The Israeli ambassador, however, makes no reference to two facts that definitely do not fall under the definition 'just war'. The first, when 17 people were killed in the Israeli bombing of the Greek Orthodox Church of St. Porphyry in the historic quarter of Gaza City on 19 October. During that raid, the church offered shelter to 411 refugees, among whom were five members of Caritas Jerusalem, along with their families. The second fact refers to the killing of a mother and daughter. Their names were Nahida and Samar Anton, and they were killed before Christmas by an Israeli army sniper in the Catholic parish in Gaza, where most of the Christian families had taken refuge. The two women were shot as they moved inside the parish towards the nuns' convent. One was killed as she tried to carry the other to safety. And seven others were wounded by Israeli military snipers as they tried to protect others inside the church.
During a ceremony at the Jewish Museum in Rome to commemorate 76 years of the State of Israel on June 6, the ambassador had already admitted that after 7 October, at times, Israel and the Holy See did not perceive the reality in the Middle East in the same way. Listening to him was, among others, the Vatican's Secretary for Relations with States and International Organisations, Archbishop Paul Richard Gallagher. "With less than three months to go before the end of my term of office and the beginning of my retirement, it seems to me that in the short term a process of catching up is necessary, and before moving on, it may be necessary to discuss some basics," Schutz suggested. In this sense, perhaps the 60th anniversary of the Nostra Aetate declaration next year will 'serve as a conceptual framework for this process'.

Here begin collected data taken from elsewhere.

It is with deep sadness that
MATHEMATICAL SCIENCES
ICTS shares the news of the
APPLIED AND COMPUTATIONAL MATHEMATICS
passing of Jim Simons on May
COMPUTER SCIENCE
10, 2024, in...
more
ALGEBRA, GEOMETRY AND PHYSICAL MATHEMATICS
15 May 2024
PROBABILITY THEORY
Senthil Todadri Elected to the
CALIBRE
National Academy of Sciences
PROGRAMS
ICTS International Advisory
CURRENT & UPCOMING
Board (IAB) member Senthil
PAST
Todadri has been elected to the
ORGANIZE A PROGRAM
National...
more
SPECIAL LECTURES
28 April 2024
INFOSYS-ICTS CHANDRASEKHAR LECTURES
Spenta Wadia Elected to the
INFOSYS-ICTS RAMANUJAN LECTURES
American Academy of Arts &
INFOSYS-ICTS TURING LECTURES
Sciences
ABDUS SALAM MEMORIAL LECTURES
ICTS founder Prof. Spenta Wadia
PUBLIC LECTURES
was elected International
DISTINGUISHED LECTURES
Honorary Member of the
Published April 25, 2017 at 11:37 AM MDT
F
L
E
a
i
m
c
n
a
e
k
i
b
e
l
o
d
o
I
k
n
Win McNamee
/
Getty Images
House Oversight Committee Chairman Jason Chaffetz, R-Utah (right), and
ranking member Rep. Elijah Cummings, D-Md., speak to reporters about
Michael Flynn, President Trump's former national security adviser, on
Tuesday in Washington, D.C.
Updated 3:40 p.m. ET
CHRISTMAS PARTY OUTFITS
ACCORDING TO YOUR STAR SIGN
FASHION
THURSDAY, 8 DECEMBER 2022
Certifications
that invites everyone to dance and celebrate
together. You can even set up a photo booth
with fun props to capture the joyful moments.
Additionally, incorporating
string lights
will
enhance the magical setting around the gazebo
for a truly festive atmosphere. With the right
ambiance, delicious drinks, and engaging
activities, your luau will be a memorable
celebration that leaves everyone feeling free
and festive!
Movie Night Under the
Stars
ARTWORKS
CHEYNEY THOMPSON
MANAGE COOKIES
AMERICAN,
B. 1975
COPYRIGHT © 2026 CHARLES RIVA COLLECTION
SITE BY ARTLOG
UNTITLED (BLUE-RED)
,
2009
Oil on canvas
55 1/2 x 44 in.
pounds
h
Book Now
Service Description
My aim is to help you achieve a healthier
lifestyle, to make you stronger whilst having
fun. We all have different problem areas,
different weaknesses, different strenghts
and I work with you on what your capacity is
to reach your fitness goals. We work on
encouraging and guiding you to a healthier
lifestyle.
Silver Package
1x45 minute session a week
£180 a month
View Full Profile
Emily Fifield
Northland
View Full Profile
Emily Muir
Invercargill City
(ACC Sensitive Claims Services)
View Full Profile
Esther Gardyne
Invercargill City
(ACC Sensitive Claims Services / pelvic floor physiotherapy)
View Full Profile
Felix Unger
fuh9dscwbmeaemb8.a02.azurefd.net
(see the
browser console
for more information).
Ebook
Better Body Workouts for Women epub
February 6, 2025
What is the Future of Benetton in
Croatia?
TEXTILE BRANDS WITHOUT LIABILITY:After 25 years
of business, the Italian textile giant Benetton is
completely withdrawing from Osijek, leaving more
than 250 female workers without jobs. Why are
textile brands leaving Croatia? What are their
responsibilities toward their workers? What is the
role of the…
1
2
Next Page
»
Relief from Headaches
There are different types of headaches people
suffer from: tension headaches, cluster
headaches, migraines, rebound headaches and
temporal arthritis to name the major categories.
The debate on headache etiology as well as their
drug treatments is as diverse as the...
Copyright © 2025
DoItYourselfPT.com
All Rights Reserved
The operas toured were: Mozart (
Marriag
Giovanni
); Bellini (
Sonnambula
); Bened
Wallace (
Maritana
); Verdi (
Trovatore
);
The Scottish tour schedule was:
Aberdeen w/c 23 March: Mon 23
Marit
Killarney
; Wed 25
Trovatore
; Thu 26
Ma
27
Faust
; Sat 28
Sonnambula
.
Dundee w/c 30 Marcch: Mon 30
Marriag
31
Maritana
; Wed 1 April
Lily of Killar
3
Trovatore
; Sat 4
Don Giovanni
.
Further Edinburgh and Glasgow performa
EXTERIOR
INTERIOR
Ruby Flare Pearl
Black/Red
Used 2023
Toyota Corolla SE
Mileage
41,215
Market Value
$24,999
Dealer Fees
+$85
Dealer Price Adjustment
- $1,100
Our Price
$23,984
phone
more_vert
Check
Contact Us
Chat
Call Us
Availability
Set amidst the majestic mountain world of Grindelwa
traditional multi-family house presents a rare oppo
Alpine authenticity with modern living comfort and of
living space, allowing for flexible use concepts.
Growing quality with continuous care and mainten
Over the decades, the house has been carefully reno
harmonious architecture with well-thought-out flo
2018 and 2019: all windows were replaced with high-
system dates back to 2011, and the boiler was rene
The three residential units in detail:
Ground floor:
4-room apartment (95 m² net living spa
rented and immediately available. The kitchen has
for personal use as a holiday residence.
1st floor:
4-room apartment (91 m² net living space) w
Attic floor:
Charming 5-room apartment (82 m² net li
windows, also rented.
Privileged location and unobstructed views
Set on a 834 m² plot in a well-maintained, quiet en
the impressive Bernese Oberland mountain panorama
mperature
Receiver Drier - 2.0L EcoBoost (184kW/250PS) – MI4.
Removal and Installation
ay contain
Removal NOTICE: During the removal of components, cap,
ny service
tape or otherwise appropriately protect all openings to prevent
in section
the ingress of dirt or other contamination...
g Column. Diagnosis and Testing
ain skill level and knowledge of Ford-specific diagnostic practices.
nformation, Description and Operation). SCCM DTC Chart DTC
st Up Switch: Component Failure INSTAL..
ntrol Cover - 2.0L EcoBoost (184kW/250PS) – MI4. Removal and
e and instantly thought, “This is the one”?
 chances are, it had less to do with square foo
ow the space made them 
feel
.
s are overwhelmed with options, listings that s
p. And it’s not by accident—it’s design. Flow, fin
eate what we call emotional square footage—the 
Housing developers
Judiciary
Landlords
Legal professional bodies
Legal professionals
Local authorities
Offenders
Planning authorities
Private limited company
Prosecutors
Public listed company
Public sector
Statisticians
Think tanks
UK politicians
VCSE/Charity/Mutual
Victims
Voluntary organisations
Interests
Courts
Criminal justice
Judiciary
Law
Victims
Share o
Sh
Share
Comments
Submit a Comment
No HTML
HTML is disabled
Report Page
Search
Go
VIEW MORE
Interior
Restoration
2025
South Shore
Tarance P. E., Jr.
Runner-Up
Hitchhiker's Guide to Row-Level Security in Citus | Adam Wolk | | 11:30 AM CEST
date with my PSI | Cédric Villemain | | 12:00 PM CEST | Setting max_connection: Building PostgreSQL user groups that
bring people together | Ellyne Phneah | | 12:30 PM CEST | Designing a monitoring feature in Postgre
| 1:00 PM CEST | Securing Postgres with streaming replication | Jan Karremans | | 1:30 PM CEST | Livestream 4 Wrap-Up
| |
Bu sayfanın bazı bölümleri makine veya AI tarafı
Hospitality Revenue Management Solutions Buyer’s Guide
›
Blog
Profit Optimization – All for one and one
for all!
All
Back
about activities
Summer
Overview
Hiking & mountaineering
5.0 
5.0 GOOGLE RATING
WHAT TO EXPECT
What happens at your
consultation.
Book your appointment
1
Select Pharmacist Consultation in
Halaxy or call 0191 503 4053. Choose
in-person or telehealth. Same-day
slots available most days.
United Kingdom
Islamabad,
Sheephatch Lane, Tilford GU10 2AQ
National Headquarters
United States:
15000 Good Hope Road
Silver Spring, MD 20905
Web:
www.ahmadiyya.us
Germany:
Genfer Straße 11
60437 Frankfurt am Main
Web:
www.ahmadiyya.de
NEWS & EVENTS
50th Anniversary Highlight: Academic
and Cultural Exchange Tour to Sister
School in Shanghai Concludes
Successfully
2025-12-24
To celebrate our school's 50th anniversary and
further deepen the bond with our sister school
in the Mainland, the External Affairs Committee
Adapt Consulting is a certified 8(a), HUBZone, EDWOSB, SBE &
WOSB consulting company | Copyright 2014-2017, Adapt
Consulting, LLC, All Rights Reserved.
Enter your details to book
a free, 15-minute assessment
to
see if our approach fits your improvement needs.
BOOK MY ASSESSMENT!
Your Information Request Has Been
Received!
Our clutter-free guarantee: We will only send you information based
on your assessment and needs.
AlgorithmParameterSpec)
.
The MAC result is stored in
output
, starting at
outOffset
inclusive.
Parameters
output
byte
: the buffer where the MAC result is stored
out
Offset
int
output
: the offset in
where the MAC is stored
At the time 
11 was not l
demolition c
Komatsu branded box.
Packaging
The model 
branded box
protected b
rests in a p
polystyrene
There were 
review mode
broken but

Archbishop Gallagher, speaking, could only reiterate his condemnation of what happened on 7 October; indeed, terrorism is never the solution. He recalled the Pope's closeness to the families of the hostages, whom he met individually and in groups. "But three are the Pontiff's requests to stop the conflict: a ceasefire, the release of the hostages, and the delivery of humanitarian aid," the high prelate said, also emphasising that Vatican neutrality is not indifference, on the contrary: the Holy See's doors are not closed to anyone.